NEW YORK (TheStreet) –– Fans of The Walking Dead are about to get even more guts and gore.

DISH's (DISH - Get Report) cord-cutting service, Sling TV, is adding two new channels to its core package plus a "Hollywood Extra" package, as it tries to give cable companies a run for their money.

Sling TV added AMC (AMCX - Get Report) and IFC to the core package, priced at $20 a month, giving The Walking Dead fans a chance to watch all the zombies and the adventures of Rick and his crew that they desire. Customers also will have access to the rest of AMC's lineup, including Better Call Saul and Mad Men, which begins its final season on April 5.
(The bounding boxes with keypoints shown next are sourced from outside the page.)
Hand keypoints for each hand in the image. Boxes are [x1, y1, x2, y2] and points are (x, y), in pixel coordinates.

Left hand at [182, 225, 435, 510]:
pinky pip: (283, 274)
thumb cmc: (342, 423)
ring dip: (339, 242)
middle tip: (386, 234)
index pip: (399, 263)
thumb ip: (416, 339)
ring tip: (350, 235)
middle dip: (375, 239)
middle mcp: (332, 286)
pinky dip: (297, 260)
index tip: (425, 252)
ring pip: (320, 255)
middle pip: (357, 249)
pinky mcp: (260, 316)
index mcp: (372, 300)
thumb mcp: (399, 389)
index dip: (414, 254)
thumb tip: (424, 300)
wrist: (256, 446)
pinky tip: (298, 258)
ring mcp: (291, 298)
Not included in the new additions are video-on-demand content for both IFC and AMC, meaning that if you've missed any of the aforementioned shows you'll have to wait until they re-air live. Sling said the VOD content would be coming soon, however.

Included in the "Hollywood Extra" add-on, which costs an additional $5 a month, is content on EPIX, EPIX2, EPIX3, EPIX Drive-In, and Sundance TV. In addition, consumers can replay content that has aired up to a week before, without the use of a DVR. Video-on-demand content for EPIX and Sundance TV are coming soon, the company said.

Sling TV also offers a slew of add-ons, mostly priced at $5 per month, including a dedicated package for sports, kids and news and information.

Sling TV is available on a number of devices, including Amazon Fire TV and Amazon Fire TV Stick, Roku set-top boxes as well as Android and iOS devices. (For a full list of devices available, check Sling's Web site).

The new service, which was was unveiled at the Consumer Electronics Show in January, has been signaled out as a landmark in over-the-top (OTT) video services, for several reasons. Not only is the service relatively inexpensive, with the core service costing $20 a month, it gives watchers access to channels such as CNN, TNT, TBS, Food Network, HGTV, Cartoon Network, and perhaps most importantly, ESPN and ESPN2. ESPN and ESPN2, owned by Walt Disney (DIS), have never been this type of service, with Disney CEO Bob Iger recently calling it an "experiment" to gauge consumer interest.

On Dish's Feb. 23 conference call, Sling TV CEO Roger Lynch noted that the service was going about as expected. Lynch noted Sling TV is catering more toward the younger crowd, and more male then female, at least initially.

"And it is little early to tell sort of long term what this means but we are encouraged by it and as I said we are really focused on the segment of the market with traditional Pay TV is not," Lynch said.